Task to carry out ->
The entries are to be given again in full. Every word must match.

Given entries ->
________

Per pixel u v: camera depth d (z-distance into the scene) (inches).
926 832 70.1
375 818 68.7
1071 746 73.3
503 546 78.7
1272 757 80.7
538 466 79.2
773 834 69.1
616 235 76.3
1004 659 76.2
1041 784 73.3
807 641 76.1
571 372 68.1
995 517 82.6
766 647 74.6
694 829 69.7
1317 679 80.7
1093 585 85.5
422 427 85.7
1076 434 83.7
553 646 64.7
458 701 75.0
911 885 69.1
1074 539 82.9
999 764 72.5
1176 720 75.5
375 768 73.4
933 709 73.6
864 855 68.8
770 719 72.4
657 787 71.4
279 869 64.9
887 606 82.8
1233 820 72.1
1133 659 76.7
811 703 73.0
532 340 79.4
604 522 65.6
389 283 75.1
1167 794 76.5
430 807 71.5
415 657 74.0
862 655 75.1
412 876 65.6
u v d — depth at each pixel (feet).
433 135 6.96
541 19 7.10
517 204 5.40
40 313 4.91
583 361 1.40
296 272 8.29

________

Response area ->
Per pixel u v: camera depth d (z-distance into the scene) (inches).
926 832 70.1
375 818 68.7
1071 746 73.3
503 546 78.7
1272 757 80.7
538 466 79.2
773 834 69.1
616 235 76.3
1004 659 76.2
1041 784 73.3
807 641 76.1
571 372 68.1
995 517 82.6
766 647 74.6
694 829 69.7
1317 679 80.7
1093 585 85.5
422 427 85.7
1076 434 83.7
553 646 64.7
458 701 75.0
911 885 69.1
1074 539 82.9
999 764 72.5
1176 720 75.5
375 768 73.4
933 709 73.6
864 855 68.8
770 719 72.4
657 787 71.4
279 869 64.9
887 606 82.8
1233 820 72.1
1133 659 76.7
811 703 73.0
532 340 79.4
604 522 65.6
389 283 75.1
1167 794 76.5
430 807 71.5
415 657 74.0
862 655 75.1
412 876 65.6
u v d — depth at each pixel (feet).
433 135 6.96
541 19 7.10
517 204 5.40
40 313 4.91
583 361 1.40
296 272 8.29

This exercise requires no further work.